Do not commit or paste tokens into files.

```bash
huggingface-cli login
```

Or use the Python API with your local authenticated session.

### 2. Create The Space

```python
from huggingface_hub import HfApi

api = HfApi()
api.create_repo(
    repo_id="vibhuiitj/whispermath-webdemo",
    repo_type="space",
    space_sdk="docker",
    private=False,
    exist_ok=True,
)
```

### 3. Upload The Folder

```python
from huggingface_hub import HfApi

api = HfApi()
api.upload_folder(
    repo_id="vibhuiitj/whispermath-webdemo",
    repo_type="space",
    folder_path="/Users/vaibhav/Desktop/beyond/whispermath/webdemo",
    path_in_repo=".",
    ignore_patterns=[
        "__pycache__/*",
        "*.pyc",
        ".DS_Store",
        ".venv/*",
        "audio/*",
        "outputs/*",
    ],
    commit_message="Deploy WhisperMath web demo",
)
```

### 4. Check Runtime

```python
from huggingface_hub import HfApi

runtime = HfApi().get_space_runtime("vibhuiitj/whispermath-webdemo")
print(runtime)
```

Expected final state:

```text
stage='RUNNING'
hardware='cpu-basic'
requested_hardware='cpu-basic'
```

### 5. Test The Deployed Space

Health:

```bash
curl https://vibhuiitj-whispermath-webdemo.hf.space/api/health
```

Text decode:

```bash
curl -L -X POST https://vibhuiitj-whispermath-webdemo.hf.space/api/decode \
  -H "Content-Type: application/json" \
  -d '{"text":"x squared minus y squared equals four","num_beams":1,"max_new_tokens":128}'
```

Expected:

```json
{
  "transcript": "x squared minus y squared equals four",
  "math_text": "x^2-y^2=4",
  "decoder_model": "vibhuiitj/byt5-base-whispermath-a100-checkpoint-10724"
}
```

## Docker Notes

The Docker image:

- Uses `python:3.11-slim`
- Installs `libgomp1`, needed by some CPU inference dependencies
- Runs on port `7860`, the Hugging Face Spaces default
- Sets `WHISPERMATH_WHISPER_MODEL=small.en`
- Sets `WHISPERMATH_DECODER_DEVICE=cpu`
- Sets `HF_HUB_DISABLE_XET=1`

`HF_HUB_DISABLE_XET=1` is included because local testing showed large model downloads could get stuck with incomplete Xet-backed cache files.

## Troubleshooting

### Space Takes A Long Time To Start

The first start downloads:

- `Systran/faster-whisper-small.en`
- `vibhuiitj/byt5-base-whispermath-a100-checkpoint-10724`

On free CPU, startup can take a few minutes.

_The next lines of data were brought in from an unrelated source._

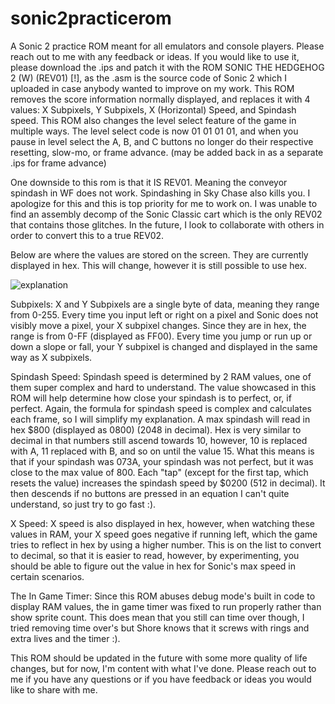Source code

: # sonic2practicerom
A Sonic 2 practice ROM meant for all emulators and console players. Please reach out to me with any feedback or ideas.
If you would like to use it, please download the .ips and patch it with the ROM SONIC THE HEDGEHOG 2 (W) (REV01) [!], as the .asm is the source code of Sonic 2 which I uploaded in case anybody wanted to improve on my work.
This ROM removes the score information normally displayed, and replaces it with 4 values: X Subpixels, Y Subpixels, X (Horizontal) Speed, and Spindash speed. This ROM also changes the level select feature of the game in multiple ways. The level select code is now 01 01 01 01, and when you pause in level select the A, B, and C buttons no longer do their respective resetting, slow-mo, or frame advance. (may be added back in as a separate .ips for frame advance)

One downside to this rom is that it IS REV01. Meaning the conveyor spindash in WF does not work. Spindashing in Sky Chase also kills you. I apologize for this and this is top priority for me to work on. I was unable to find an assembly decomp of the Sonic Classic cart which is the only REV02 that contains those glitches. In the future, I look to collaborate with others in order to convert this to a true REV02.

Below are where the values are stored on the screen. They are currently displayed in hex. This will change, however it is still possible to use hex.

![explanation](https://user-images.githubusercontent.com/56403393/129827077-e2b74d15-c94d-4ddd-8a4e-dfd5d26bc1c6.png)

Subpixels:
X and Y Subpixels are a single byte of data, meaning they range from 0-255. Every time you input left or right on a pixel and Sonic does not visibly move a pixel, your X subpixel changes. Since they are in hex, the range is from 0-FF (displayed as FF00). Every time you jump or run up or down a slope or fall, your Y subpixel is changed and displayed in the same way as X subpixels.

Spindash Speed:
Spindash speed is determined by 2 RAM values, one of them super complex and hard to understand. The value showcased in this ROM will help determine how close your spindash is to perfect, or, if perfect. Again, the formula for spindash speed is complex and calculates each frame, so I will simplify my explanation. A max spindash will read in hex $800 (displayed as 0800) (2048 in decimal). Hex is very similar to decimal in that numbers still ascend towards 10, however, 10 is replaced with A, 11 replaced with B, and so on until the value 15. What this means is that if your spindash was 073A, your spindash was not perfect, but it was close to the max value of 800. Each "tap" (except for the first tap, which resets the value) increases the spindash speed by $0200 (512 in decimal). It then descends if no buttons are pressed in an equation I can't quite understand, so just try to go fast :).

X Speed:
X speed is also displayed in hex, however, when watching these values in RAM, your X speed goes negative if running left, which the game tries to reflect in hex by using a higher number. This is on the list to convert to decimal, so that it is easier to read, however, by experimenting, you should be able to figure out the value in hex for Sonic's max speed in certain scenarios.

The In Game Timer:
Since this ROM abuses debug mode's built in code to display RAM values, the in game timer was fixed to run properly rather than show sprite count. This does mean that you still can time over though, I tried removing time over's but Shore knows that it screws with rings and extra lives and the timer :).

This ROM should be updated in the future with some more quality of life changes, but for now, I'm content with what I've done. Please reach out to me if you have any questions or if you have feedback or ideas you would like to share with me.
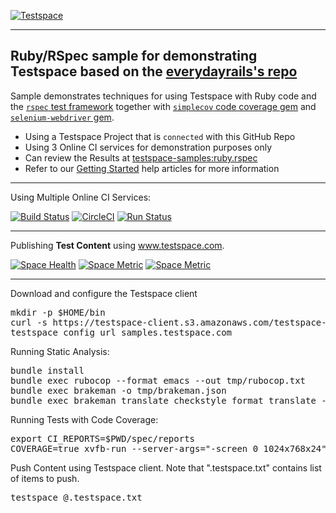[![Testspace](https://www.testspace.com/img/Testspace.png)](https://www.testspace.com)

***

## Ruby/RSpec sample for demonstrating Testspace based on the [everydayrails's  repo](https://github.com/everydayrails/rails-4-1-rspec-3-0)

Sample demonstrates techniques for using Testspace with Ruby code and the [`rspec` test framework](http://rspec.info/) together with [`simplecov` code coverage gem](https://github.com/colszowka/simplecov) and [`selenium-webdriver` gem](https://rubygems.org/gems/selenium-webdriver/).

  * Using a Testspace Project that is `connected` with this GitHub Repo
  * Using 3 Online CI services for demonstration purposes only
  * Can review the Results at [testspace-samples:ruby.rspec](https://samples.testspace.com/projects/testspace-samples:ruby.rspec)  
  * Refer to our [Getting Started](https://help.testspace.com/getting-started) help articles for more information

***
Using Multiple Online CI Services:

[![Build Status](https://travis-ci.org/testspace-samples/ruby.rspec.svg?branch=master)](https://travis-ci.org/testspace-samples/ruby.rspec)
[![CircleCI](https://circleci.com/gh/testspace-samples/ruby.rspec.svg?style=svg)](https://circleci.com/gh/testspace-samples/ruby.rspec)
[![Run Status](https://api.shippable.com/projects/5710e82e2a8192902e1c2199/badge?branch=master)](https://app.shippable.com/projects/5710e82e2a8192902e1c2199)


***
Publishing **Test Content** using www.testspace.com.

[![Space Health](https://samples.testspace.com/spaces/726/badge?token=8d82eaaa19bc5693497a7d1c517828c343a77168)](https://samples.testspace.com/spaces/726 "Test Cases")
[![Space Metric](https://samples.testspace.com/spaces/726/metrics/658/badge?token=e2c5d9cbca50a6b3a2e891c3ca3631f2bf05e40c)](https://samples.testspace.com/spaces/726/schema/Code%20Coverage "Code Coverage (lines)")
[![Space Metric](https://samples.testspace.com/spaces/726/metrics/659/badge?token=9cc9e80131a7f91629c83ea332f652c1a13bd66d)](https://samples.testspace.com/spaces/726/schema/Static%20Analysis "Static Analysis (issues)")

***
Download and configure the Testspace client 

<pre>
mkdir -p $HOME/bin
curl -s https://testspace-client.s3.amazonaws.com/testspace-linux.tgz | tar -zxvf- -C $HOME/bin
testspace config url samples.testspace.com
</pre>


Running Static Analysis:

<pre>
bundle install
bundle exec rubocop --format emacs --out tmp/rubocop.txt
bundle exec brakeman -o tmp/brakeman.json
bundle exec brakeman_translate_checkstyle_format translate --file="tmp/brakeman.json" > tmp/brakeman_checkstyle.xml
</pre> 

Running Tests with Code Coverage:

<pre>
export CI_REPORTS=$PWD/spec/reports
COVERAGE=true xvfb-run --server-args="-screen 0 1024x768x24" bundle exec rake ci:setup:rspec spec
</pre>

Push Content using Testspace client. Note that ".testspace.txt" contains list of items to push.

<pre>
testspace @.testspace.txt
</pre>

### Audio Transcription Is Wrong

Try these in order:

1. Speak shorter phrases.
2. Use clearer operator words, for example `over` instead of `by`.
3. Check the editable transcript box.
4. Correct the transcript manually.
5. Click **Decode Transcript**.
6. Try `base.en`, `small.en`, or `medium.en` locally.

### ByT5 Output Is Wrong But Transcript Is Correct

That means the decoder needs more targeted training data. Common weak phrases include:

```text
by / divided by / over
whole square
derivative of ...
limit as ...
fraction with grouped numerator and denominator
```

Use the editable transcript box to collect failure cases.

### KaTeX Rendering Fails

The app still shows the raw ByT5 output under **Raw ByT5 Output**. If the raw output is malformed LaTeX-like text, KaTeX may render an error-colored expression or show fallback text.

### Medium Whisper Hangs During Download

If a local download leaves an incomplete cache file, run:

```bash
HF_HUB_DISABLE_XET=1 python - <<'PY'
from huggingface_hub import snapshot_download
snapshot_download("Systran/faster-whisper-medium.en", max_workers=1)
PY
```

Then restart:

```bash
HF_HUB_DISABLE_XET=1 WHISPERMATH_WHISPER_MODEL=medium.en \
python -m uvicorn app:app --host 127.0.0.1 --port 8766
```

## Security

Never commit Hugging Face tokens or API keys into this folder.

If a token is pasted into a chat or terminal history by mistake, revoke/rotate it from Hugging Face settings.